Est-ce que vous avez senti, quelquefois, que vous aviez frôlé la mort ? Moi, oui, quelques fois (il faut moins des doigts d’une main pour les compter), mais il m’a semblé, ces quelques fois-là, que c’était « moins deux », comme on disait, quand j’étais petite : que j’avais failli.
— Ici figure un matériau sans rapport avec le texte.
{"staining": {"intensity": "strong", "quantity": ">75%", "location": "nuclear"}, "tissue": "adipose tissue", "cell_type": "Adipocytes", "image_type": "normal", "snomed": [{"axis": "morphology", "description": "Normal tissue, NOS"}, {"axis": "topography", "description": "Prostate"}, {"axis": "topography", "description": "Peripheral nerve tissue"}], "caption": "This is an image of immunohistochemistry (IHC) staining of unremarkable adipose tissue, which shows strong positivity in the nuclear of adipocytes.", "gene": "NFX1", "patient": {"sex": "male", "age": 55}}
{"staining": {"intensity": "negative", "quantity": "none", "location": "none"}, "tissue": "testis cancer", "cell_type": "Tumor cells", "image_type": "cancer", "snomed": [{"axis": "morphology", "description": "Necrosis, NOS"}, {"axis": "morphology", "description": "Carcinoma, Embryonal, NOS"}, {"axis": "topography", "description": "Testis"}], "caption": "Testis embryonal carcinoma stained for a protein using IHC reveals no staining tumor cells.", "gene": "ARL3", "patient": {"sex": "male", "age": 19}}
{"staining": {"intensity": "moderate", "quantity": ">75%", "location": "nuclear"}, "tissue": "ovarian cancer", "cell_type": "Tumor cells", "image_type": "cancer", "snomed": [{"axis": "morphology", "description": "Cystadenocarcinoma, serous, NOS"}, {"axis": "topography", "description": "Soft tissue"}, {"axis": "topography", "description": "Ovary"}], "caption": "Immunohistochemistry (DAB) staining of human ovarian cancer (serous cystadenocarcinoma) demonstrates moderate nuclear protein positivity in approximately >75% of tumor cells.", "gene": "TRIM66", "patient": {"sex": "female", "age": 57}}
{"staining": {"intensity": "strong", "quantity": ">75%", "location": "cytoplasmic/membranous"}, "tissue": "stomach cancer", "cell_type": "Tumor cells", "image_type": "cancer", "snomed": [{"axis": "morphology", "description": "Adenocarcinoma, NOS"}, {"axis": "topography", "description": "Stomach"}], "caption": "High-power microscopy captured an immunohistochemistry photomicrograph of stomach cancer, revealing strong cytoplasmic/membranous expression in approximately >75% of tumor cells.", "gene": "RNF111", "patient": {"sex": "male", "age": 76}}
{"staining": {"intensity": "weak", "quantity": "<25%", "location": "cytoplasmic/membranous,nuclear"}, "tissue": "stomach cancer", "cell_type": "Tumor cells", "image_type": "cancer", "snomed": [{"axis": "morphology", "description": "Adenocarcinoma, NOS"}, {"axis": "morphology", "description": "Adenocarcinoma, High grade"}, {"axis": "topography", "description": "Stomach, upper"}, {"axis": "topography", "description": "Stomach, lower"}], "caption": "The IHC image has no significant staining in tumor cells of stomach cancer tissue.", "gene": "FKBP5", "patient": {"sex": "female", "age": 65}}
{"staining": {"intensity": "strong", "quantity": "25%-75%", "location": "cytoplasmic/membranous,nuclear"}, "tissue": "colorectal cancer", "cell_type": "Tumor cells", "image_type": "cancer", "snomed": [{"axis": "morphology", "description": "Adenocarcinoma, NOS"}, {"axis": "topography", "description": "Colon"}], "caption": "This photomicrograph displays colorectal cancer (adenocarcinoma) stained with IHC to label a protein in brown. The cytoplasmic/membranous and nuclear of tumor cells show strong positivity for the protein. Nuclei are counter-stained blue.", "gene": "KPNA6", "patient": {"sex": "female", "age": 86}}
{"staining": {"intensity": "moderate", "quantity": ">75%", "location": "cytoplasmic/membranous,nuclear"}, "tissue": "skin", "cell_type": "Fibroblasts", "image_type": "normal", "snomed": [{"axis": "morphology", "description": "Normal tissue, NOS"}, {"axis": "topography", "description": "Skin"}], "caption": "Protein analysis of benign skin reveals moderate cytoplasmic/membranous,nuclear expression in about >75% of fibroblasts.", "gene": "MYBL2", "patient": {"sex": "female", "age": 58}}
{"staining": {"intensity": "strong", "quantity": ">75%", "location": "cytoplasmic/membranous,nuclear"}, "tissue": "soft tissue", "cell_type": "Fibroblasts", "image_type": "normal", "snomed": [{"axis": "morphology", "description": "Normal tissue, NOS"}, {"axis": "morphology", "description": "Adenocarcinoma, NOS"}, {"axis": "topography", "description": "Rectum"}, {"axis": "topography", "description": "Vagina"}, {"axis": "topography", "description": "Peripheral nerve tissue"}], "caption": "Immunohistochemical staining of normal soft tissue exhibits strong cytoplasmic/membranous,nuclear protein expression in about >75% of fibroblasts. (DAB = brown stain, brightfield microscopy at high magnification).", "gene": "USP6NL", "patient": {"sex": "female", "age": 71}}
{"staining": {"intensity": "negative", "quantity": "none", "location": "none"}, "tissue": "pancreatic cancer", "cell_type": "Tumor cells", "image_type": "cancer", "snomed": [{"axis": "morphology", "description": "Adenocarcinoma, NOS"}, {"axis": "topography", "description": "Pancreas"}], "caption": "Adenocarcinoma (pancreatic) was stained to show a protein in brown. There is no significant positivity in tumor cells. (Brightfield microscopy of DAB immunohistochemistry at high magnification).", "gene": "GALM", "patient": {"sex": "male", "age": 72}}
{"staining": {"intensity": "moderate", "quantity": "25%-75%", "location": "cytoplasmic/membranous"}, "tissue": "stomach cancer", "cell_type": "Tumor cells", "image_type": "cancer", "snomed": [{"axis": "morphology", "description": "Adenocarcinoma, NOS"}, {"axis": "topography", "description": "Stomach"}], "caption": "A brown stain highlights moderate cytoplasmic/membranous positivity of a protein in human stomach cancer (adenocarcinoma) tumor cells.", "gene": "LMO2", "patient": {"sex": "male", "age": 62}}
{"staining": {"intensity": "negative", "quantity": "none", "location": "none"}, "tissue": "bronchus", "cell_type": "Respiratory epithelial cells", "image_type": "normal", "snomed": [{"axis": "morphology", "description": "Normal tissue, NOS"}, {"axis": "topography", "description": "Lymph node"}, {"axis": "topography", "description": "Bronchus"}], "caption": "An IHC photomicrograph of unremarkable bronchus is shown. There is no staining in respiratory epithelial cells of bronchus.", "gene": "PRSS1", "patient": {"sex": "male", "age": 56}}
Et alors n’a-t-on pas l’impression d’avoir franchi, in extremis, une porte étroite ?
Est-ce que ceux que vous avez tant aimés sont morts, l’un, ou l’autre ? Une grand-mère ? Un grand-père ? L’étage avunculat (ben si : un oncle, une tante ; vous avez déjà ce mot-là dans votre lexique ? C’est agréable, oui, de le mettre à jour, ce dictionnaire intégré à notre conscience ? Jerusalem, le gros pavé remarquablement traduit d’Alan Moore, est une bonne ressource, pour augmenter sa réalité conceptuelle ; hier soir, j’y ai découvert le mot « avunculaire », je vous l’offre (à moins que vous ne l’ayez déjà) ! Rappelez-vous comment vous aimiez jouer, quand vous étiez petit, comme un mot nouveau pouvait être comme un bonbon… ce n’était pas comme ça ? Vous ne lisiez pas un dictionnaire de poche aux toilettes ? Moi non plus, mais ça aurait pu ! L’être sans âge qui persiste en nous pourrait vivre ainsi, une constante et douce expansion de son vocabulaire, une constante et douce expansion de sa capacité d’appeler le monde, d’appeler la vie) ? Est-ce que votre père est mort ? Ou votre mère ? votre frère ? votre soeur ? J’ose : un enfant ? (Imaginez la solitude de celui ou celle qui lit cet article et qui a cette expérience, si je n’écris pas ce que je viens d’écrire et qui est sans doute la plus grande terreur sur la terre)… Nous avons tant aimé, et ils-ne-sont-plus : un amoureux ? un amour ? une amitié ? un chat ? un chien ? Ah, vous n’aimez pas que je cite ensemble ces expériences ? Ou bien vous êtes soulagé que je les mentionne ?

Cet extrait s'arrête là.